Maj. Gen. Jason Kamiya, the U.S.-led coalition’s operational commander, said the blast would “strengthen, not weaken, the resolve” of the troops to safeguard the polls.

It was the deadliest attack on American forces since June 28, when 19 service members were killed in eastern Kunar province when a Navy SEAL team was ambushed and a helicopter shot down.

Some 187 U.S. service members have been killed in and around Afghanistan since the start of Operation Enduring Freedom in late 2001 – including 64 during a rash of insurgent attacks in the last six months, which have left about 1,000 other people dead as well.

The bloodshed has led the military to rush in an airborne infantry battalion of about 700 troops on standby in Fort Bragg, N.C., boosting the number of American troops in Afghanistan to about 20,000.

I can’t wait to see what victory in Iraq looks like.

UPDATE: An AntiWar.com reader sends a correction to this story:

"Some 187 U.S. service members have been killed in and around Afghanistan
since the start of Operation Enduring Freedom in late 2001"

WRONG

Try 228 from official US government reports –

http://www.icasualties.org/oef/

and that’s not correct either. It’s almost certainly several times what the
US government admits.
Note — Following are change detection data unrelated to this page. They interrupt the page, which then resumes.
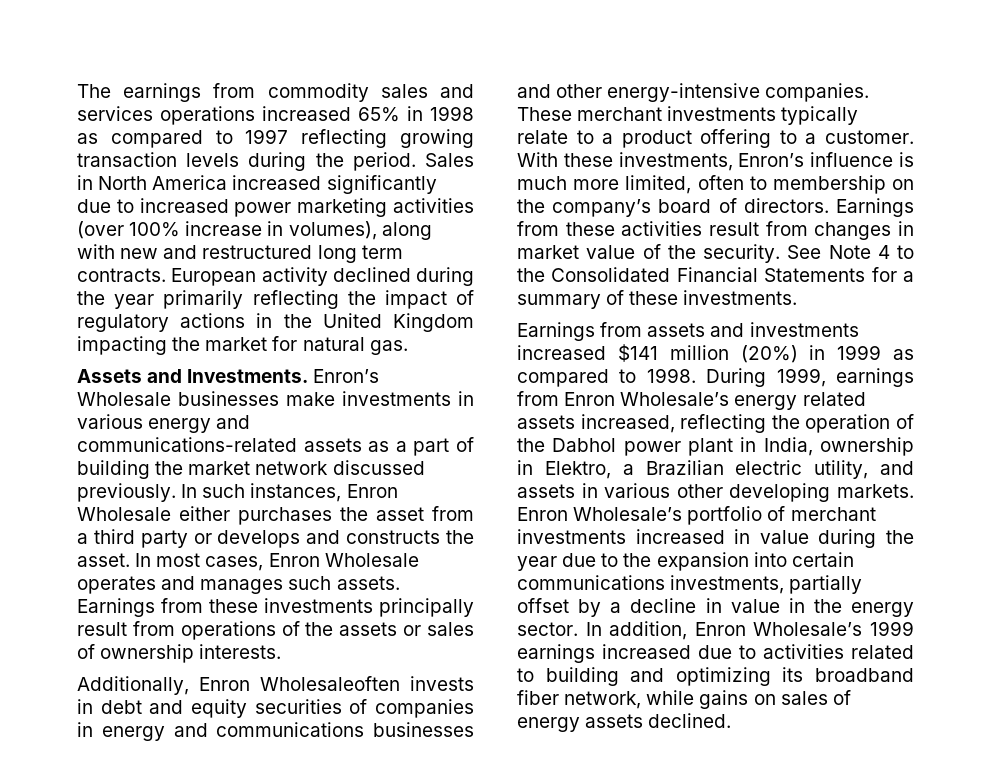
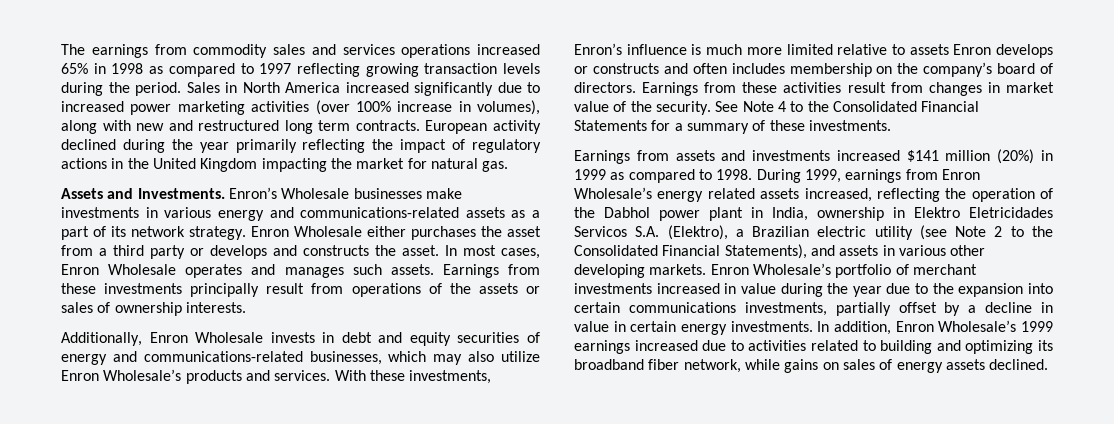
[77,460,425,479] [77,483,342,502] building the market network discussed previously. In such instances, -> [111,226,246,240] its network strategy.
[260,676,400,691] Wholesaleoften -> [195,332,264,343] Wholesale
[375,699,475,718] [77,722,474,741] [517,83,870,102] [517,106,859,125] [517,129,914,148] companies in energy and communications businesses and other energy-intensive companies. These merchant investments typically relate to a product offering to a customer. -> [61,351,540,365] [61,369,331,384] energy and communications-related businesses, which may also utilize Enron Wholesale’s products and services.
[625,175,767,194] limited, often to -> [786,44,1053,58] [574,63,785,74] limited relative to assets Enron develops or constructs and often includes
[544,460,869,479] Elektro, a Brazilian electric utility, -> [914,207,1053,218] [574,225,1053,240] [574,244,807,259] Elektro Eletricidades Servicos S.A. (Elektro), a Brazilian electric utility (see Note 2 to the Consolidated Financial Statements),
[813,599,914,617] [517,622,578,636] the energy sector. -> [630,321,813,335] certain energy investments.

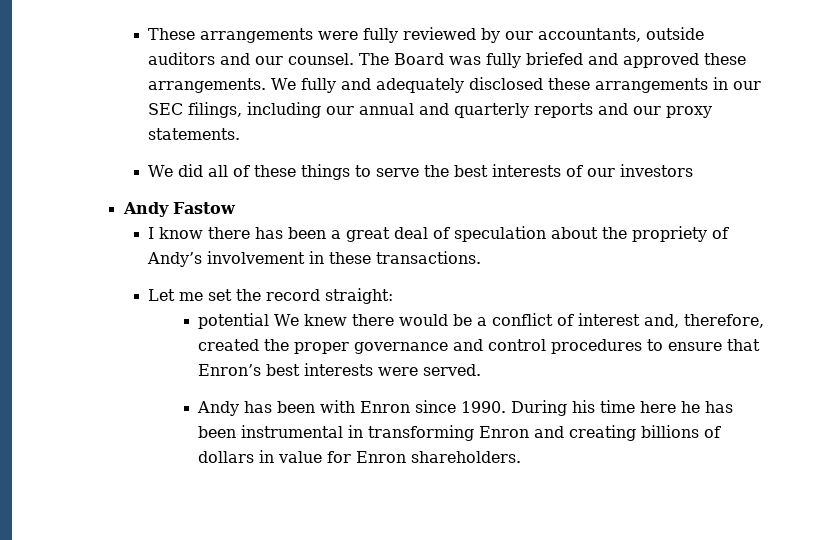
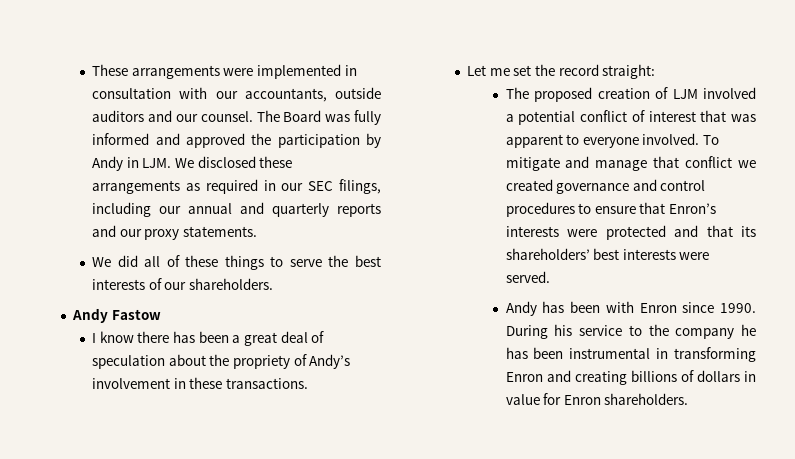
[363,27,501,43] fully reviewed by -> [257,64,357,79] [92,87,208,99] implemented in consultation with
[526,52,584,65] briefed -> [92,133,150,145] informed
[704,53,747,65] [148,78,465,93] these arrangements. We fully and adequately -> [251,133,381,148] [92,156,195,171] the participation by Andy in LJM. We
(709, 85) none -> [185,179,258,194] as required
[620,164,694,177] investors -> [189,278,274,290] shareholders.
[198,313,765,329] [198,339,350,354] potential We knew there would be a conflict of interest and, therefore, created the proper -> [505,87,756,102] [505,110,756,125] [505,133,720,148] [505,156,756,171] [505,179,553,191] The proposed creation of LJM involved a potential conflict of interest that was apparent to everyone involved. To mitigate and manage that conflict we created
(262, 370) none -> [505,225,756,240] [505,248,590,260] interests were protected and that its shareholders’
[600,400,677,413] time here -> [578,324,735,339] service to the company

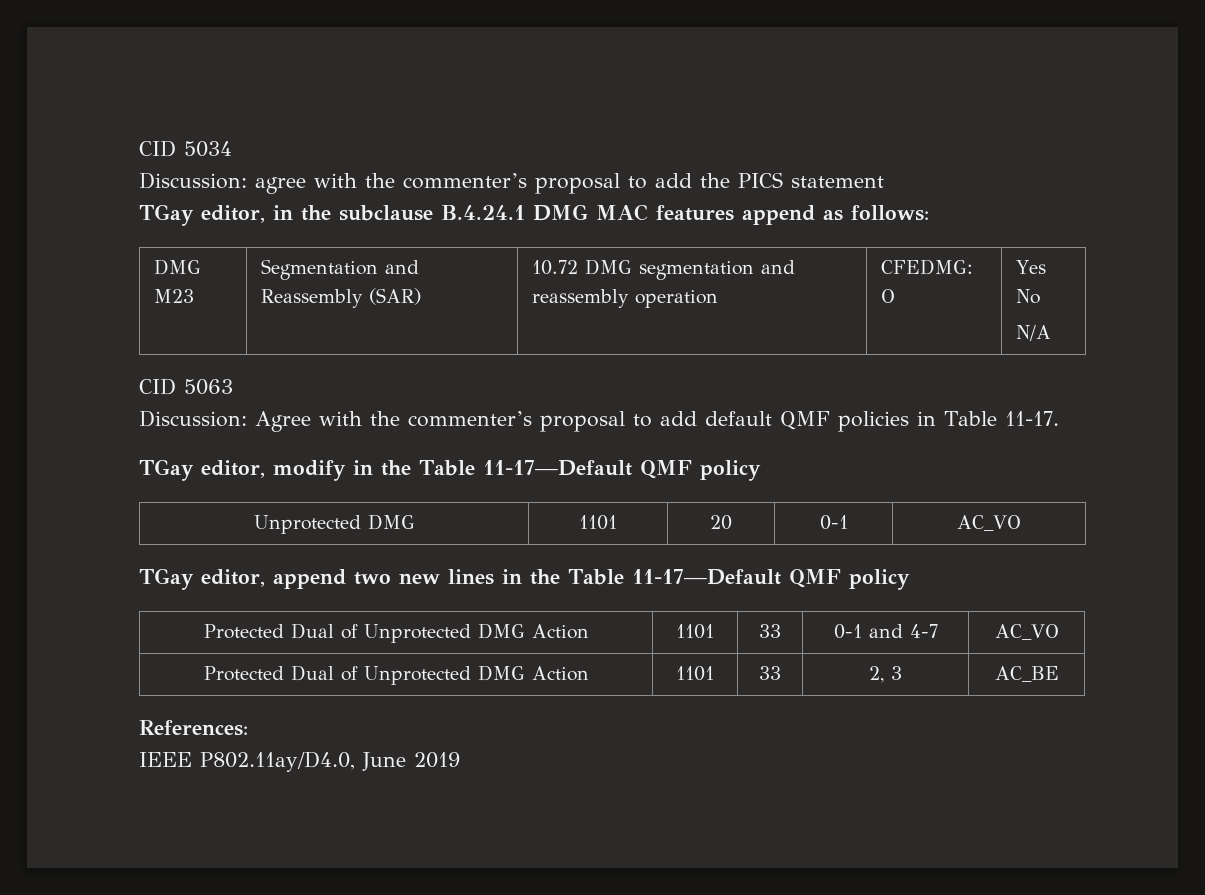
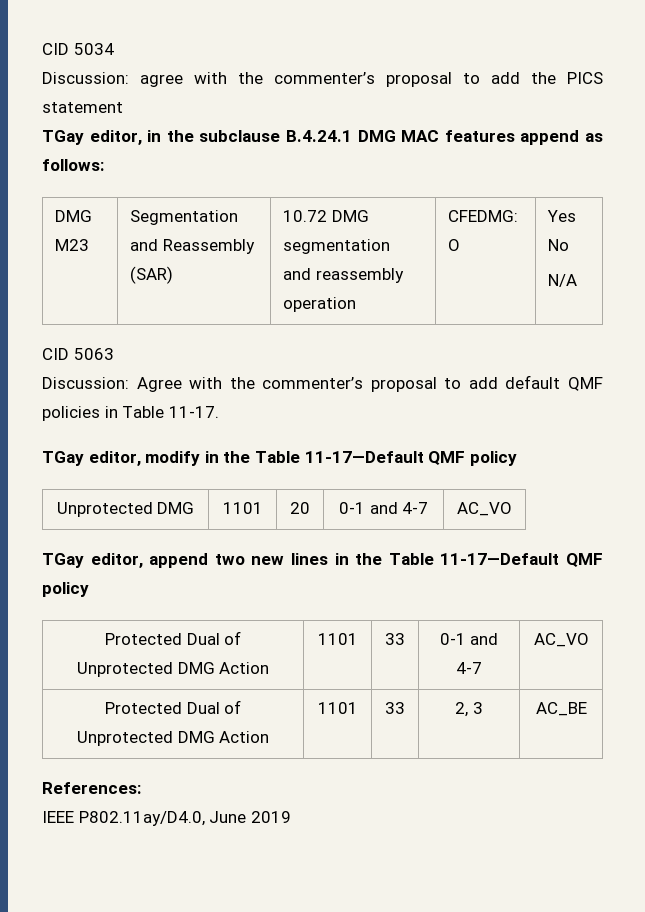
(848, 522) none -> [369,502,429,514] and 4-7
The first casualty in war is the truth.

Back to the Iraq=flypaper theory

Bush addresses the nation from Never-Never Land:

President George W. Bush said on Saturday U.S. troops in Iraq were fighting to protect Americans at home from more attacks like those of September 11, 2001, starting a five-day focus on his case for the war amid growing public discontent.

[…]

"Our troops know that they’re fighting in Iraq, Afghanistan, and elsewhere to protect their fellow Americans from a savage enemy," Bush said in his weekly radio address.
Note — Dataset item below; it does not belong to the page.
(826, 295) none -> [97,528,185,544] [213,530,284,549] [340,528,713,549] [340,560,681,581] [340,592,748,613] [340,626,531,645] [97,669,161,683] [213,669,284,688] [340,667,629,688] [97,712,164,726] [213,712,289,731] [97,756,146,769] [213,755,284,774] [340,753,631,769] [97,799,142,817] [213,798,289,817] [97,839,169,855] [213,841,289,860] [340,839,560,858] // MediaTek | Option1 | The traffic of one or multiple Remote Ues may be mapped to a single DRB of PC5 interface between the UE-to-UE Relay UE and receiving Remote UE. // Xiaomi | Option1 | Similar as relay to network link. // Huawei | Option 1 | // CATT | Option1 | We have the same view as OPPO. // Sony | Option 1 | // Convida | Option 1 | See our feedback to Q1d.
"They know that if we do not confront these evil men abroad, we will have to face them one day in our own cities and streets, and they know that the safety and security of every American is at stake in this war, and they know we will prevail," he said.

Meanwhile, back in Realitysville…..

As disturbing as those reports were, what Kulick had to say about the conduct of the war was even more troubling. He told his family that the Iraqi police "were corrupt and inept and there was no way they could ever train them to the degree where they could keep order." And when his unit went out after insurgents, far too many innocent iraqis were killed in the crossfire. And, Kulick reported home, "the more hate that created." When the Americans left an area, the insurgents came back the next day.
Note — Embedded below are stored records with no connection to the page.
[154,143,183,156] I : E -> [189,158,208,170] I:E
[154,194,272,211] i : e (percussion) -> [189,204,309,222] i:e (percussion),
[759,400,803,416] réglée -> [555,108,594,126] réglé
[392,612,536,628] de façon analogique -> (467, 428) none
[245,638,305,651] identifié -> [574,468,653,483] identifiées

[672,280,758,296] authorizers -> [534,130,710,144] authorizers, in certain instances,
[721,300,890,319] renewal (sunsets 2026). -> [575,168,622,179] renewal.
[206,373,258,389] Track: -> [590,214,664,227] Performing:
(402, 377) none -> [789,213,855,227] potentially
Eventually, when Kulick saw Iraqi citizens kneeling in the street in prayer, his interpreter would tell him they were praying for the Americans to leave. "They would rather live with evil they knew rather than live with us," Kulick said in his emails. "We were killing them as much as the insurgents were."

Bush:  "Now we must finish the task that our troops have given their lives for and honour their sacrifice by completing their mission," he said.

What was their mission again?  That part was missing from the speech, as usual.  Maybe Cindy Sheehan can ask him after he tells her what the "noble cause" was that Casey Sheehan and John Kulick died for.

The Cunning Realist, commenting on a Belgravia Dispatch post (both well worth reading for thoughtful analysis from a conservative perspective) on the shameful Rumsfeld and Myers performance at a recent press conference, writes:

This just floors me. Does it remind anyone else of invading Iraq ostensibly to disarm the country, then not securing the major weapons caches?

As Greg writes, “These guys should be going to bed every night with such figures [Iraqi troop strengths and capabilities] firmly implanted in their head.” That they have to “get back to us” several years into an occupation leads to a completely logical and appropriate question: Just what the hell is going on?

And here’s a more depressing question: If thousands of our troops have been killed and permanently maimed in order to allow Iraqis time to train and ultimately defend themselves, but our most senior civilian and military leaders have to “get back to us” about how much progress has been made in that regard, what does that say about the importance of our troops’ sacrifice to those leaders?

No "noble cause" rhetoric can drown out those questions.